Uzunca süre evden çıkmamak için aldığım rakıların bittiğini gördüm, hem biraz içmek hem de tanıdık bir yüz görme amacıyla meyhaneye doğru yol alıyordum. Hayır, puslu geçmişte hoş seda bırakmış hiç kimse yok etrafta. Eskiden böyle miydi? Yine yalnızlığınla üleşecektin masaya gelecek hesabı. Taşıdığı tabaklardan üstüne dökülen yağ lekelerinin beyazdan griye taşıdığı gömleği, asabiyeti ellerinden belli olan garson mezeleri dizmişti masaya. Usul usul rakımı yudumluyordum tek tuşu kırık radyodan yayılan ”beklenmeyen misafirdin inan sen benim gönlümce”eşliğinde. Rakıyı dolduruyorum. Ellerim titriyor. Yorgunluktan. Ne kadar zayıf düştüğümü o an fark ediyorum. Uyumak istiyorum, düş görmeden uyumak. Deliksiz diye tabir edilenden. Şarkı susmuş, sigara bulutu kaplamıştı her yeri. Henüz kapalı alanda sigara yasağının olmadığı yıllardı. Bıyıklarım dahi sararmıştı sigaradan. O mucizevi sesini duyduğum masaya oturmuştu. Kulağıma üç defa fısıldanan ismimden sonra beni bu denli etkileyen başka bir ses olmamıştı. Özlem’i anıyorum. Anlıyorum. İçince çok konuşma huyu nüksetmiş olmalı. Hararetli bir şeyler anlatıyordu oldukça yüksek perdeden. Sık sık ama asla birbirine değmeyen kar taneleri misali konuşurdu. Mikroskop ile incelemeye gerek duymazdınız sözlerindeki mucizeye şahit olmak için.
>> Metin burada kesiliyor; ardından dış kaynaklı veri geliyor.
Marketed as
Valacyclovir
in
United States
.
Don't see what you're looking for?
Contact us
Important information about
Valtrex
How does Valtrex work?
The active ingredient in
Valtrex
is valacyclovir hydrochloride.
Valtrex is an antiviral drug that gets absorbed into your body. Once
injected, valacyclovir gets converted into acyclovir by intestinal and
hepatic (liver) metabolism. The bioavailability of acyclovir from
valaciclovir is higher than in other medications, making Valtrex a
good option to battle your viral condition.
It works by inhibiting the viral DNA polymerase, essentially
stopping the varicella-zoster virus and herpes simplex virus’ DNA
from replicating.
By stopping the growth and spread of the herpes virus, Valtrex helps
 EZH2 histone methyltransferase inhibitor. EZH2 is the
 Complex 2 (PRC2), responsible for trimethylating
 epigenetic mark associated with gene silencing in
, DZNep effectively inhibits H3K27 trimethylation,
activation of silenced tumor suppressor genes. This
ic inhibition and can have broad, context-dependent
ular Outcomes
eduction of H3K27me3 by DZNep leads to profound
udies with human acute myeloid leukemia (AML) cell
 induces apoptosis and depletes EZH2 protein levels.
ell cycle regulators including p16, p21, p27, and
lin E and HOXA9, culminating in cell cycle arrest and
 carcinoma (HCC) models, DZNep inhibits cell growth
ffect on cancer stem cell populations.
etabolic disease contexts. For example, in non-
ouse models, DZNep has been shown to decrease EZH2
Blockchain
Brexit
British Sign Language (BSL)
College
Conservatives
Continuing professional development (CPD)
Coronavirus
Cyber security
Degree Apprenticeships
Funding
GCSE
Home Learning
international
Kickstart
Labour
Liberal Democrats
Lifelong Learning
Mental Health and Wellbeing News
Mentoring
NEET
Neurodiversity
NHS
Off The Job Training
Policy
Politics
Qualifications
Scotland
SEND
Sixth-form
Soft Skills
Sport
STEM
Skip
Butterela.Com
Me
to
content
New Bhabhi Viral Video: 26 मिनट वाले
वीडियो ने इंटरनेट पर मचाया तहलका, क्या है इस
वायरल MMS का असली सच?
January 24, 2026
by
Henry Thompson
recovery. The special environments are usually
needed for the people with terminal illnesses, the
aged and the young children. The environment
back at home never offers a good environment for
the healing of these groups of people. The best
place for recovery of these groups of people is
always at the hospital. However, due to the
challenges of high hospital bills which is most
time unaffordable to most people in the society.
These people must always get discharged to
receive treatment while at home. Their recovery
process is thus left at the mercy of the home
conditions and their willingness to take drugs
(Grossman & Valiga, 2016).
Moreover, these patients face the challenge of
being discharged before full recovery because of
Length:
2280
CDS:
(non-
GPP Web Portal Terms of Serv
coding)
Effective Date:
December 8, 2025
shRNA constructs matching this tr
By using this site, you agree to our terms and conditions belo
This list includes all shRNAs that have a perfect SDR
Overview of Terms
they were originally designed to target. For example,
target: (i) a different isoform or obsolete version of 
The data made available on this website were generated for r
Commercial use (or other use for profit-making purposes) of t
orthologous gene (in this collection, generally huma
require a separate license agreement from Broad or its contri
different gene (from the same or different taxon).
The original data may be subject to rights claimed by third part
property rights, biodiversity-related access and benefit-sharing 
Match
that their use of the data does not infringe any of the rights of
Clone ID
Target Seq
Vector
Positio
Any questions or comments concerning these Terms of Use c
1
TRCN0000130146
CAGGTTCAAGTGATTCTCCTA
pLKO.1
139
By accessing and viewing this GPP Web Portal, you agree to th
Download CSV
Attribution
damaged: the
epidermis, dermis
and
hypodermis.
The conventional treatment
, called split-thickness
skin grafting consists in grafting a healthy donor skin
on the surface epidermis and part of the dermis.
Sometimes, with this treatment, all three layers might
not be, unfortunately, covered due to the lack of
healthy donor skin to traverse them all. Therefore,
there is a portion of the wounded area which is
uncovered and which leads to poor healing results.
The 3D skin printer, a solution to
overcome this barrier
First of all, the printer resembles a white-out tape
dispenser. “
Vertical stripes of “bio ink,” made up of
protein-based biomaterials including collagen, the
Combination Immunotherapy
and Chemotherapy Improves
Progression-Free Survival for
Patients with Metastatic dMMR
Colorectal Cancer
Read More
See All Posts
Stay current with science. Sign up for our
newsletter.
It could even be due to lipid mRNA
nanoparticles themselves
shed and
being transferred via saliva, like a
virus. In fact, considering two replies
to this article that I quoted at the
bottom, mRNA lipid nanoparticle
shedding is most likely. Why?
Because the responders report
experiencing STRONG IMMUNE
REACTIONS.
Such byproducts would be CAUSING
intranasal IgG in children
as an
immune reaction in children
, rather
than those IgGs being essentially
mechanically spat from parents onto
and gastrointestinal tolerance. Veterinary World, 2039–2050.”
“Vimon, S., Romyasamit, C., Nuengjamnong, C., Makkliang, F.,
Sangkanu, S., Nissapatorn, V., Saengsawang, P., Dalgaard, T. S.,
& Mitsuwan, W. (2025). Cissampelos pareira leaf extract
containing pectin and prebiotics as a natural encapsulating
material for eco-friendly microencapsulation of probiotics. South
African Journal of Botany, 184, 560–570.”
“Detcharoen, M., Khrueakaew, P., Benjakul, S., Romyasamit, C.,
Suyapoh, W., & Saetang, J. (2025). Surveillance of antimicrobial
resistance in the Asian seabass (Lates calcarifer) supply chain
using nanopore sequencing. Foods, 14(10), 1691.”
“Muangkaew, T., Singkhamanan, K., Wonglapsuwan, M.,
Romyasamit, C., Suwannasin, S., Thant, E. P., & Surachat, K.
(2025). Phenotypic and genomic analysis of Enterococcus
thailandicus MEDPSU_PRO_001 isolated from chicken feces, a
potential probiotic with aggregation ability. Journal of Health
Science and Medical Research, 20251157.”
O orada işte. Yanına gitmeli miyim? Ya kovarsa. Varsındı, kovsundu. Ayrı geçirilen bunca zaman vardı, bir çırpıda silkelenen halı gibi zihinden uzaklaştırılamayan sorular vardı. Neden geri dönmüştü. Var oğlu vardı. Senin bunları sormaya, karşılığında alacağın cevaplara ne denli ihtiyacın vardı. Sorgusuz sualsiz cevapsız kalk git işte yanına. Sana bir vedayı bile çok gören, getirdiği mutluluktan fazla kederi hayatının her köşe başına bırakan o olmuştu. Gitme hiç bir yere. Hem rakının ilk dublesinde olurdu böyle şeyler. Ne menem bir şeydi bu, ilk dublesinde karşına kanlı bıçaklı düşmanın çıksa sarılıp öpme çağrışımı uyandırıyordu insan zihninde. Beşinci dubleden sonra hafıza bulanıklaşmaya başlar, devrik cümleler işgal ederdi masayı. Sekizinci duble asla tutulmayacak bir daha bu kadar çok içmeyeceğim yeminleri ile içilmiş olurdu. Öyle menem bir şeydi ki rakı denen illet; sayısız kilit vurulmuş dilleri ansızın açar, konuşulmadık konu söylenmemiş söz bırakmazdı gök kubbe altında. Sen de duyduğun sesi hatırlamaz boş sokaklara midendekileri iade ederek evin yolunu bulmaya çalışırdın. Otur kalkma bu masadan. Ama onun burada olduğunu bilmek bile sarsıyordu seni. Nereden çıkmıştı ki şimdi. Hayat bazen en hazırlıksız olduğun anlarda sana haber vermeden öyle şeyler çıkarıyordu ki karşına daha sonra keşke dememek, pişmanlık duygusuna aman vermemek için öylesi anlarda akıl süzgeci çok ince olmalı insanın. İnce eleyip sık dokumalı, kılı kırk yarmalı hatta. Eğrisi, doğrusuyla düşünmeli yapacağını ya da yapmayacağını.
Neticede bu karşılaşma tesadüf değildi. En azından böyle geçiştirilemezdi. Uzun zaman sonra evden çıkmam, anason takviyesi için bu meyhaneye gelmem, onun ilk karşılaştığımız masaya oturmuş olması tesadüf değildi olsa olsa tevafuk sayılırdı. Ben buraya kendim gelmedim getirildim, O oturduğu masaya kendi oturmadı oturtuldu. Evrende ne olup bitiyorsa bizden evvel biliniyordu biz sadece yazılmış olandan kendi rolümüze düşeni oynuyorduk o kadar.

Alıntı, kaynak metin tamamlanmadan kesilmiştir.